▶ What you have to do
For the listing that follows, give again exactly the lines from the one with "focal_35mm: 41" to the one with "exposure_s: 1/30", including both.

○ ○ ○ ○

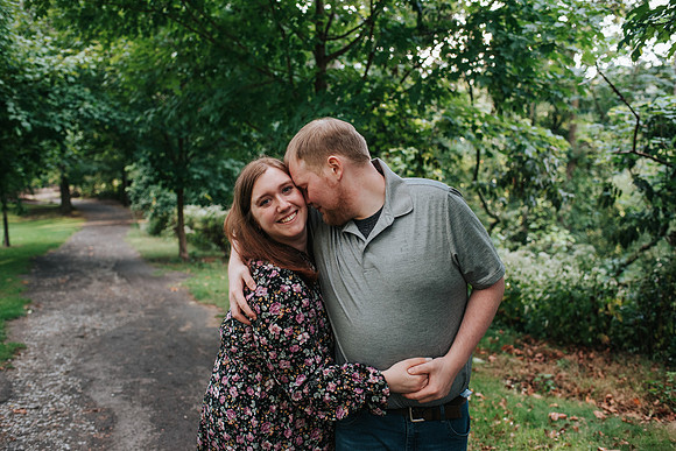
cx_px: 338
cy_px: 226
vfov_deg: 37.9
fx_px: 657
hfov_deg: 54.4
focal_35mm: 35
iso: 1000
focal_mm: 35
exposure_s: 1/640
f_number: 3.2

○ ○ ○ ○

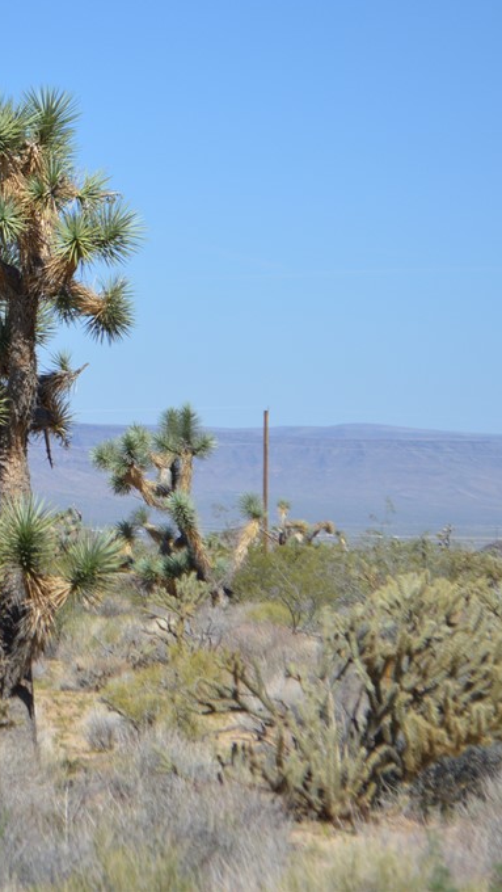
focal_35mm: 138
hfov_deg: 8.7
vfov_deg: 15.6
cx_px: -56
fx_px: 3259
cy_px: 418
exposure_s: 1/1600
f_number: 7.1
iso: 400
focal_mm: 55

○ ○ ○ ○

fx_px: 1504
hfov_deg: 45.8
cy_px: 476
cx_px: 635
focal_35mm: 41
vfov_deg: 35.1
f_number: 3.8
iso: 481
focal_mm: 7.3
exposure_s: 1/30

○ ○ ○ ○

▶ Exercise result
focal_35mm: 41
vfov_deg: 35.1
f_number: 3.8
iso: 481
focal_mm: 7.3
exposure_s: 1/30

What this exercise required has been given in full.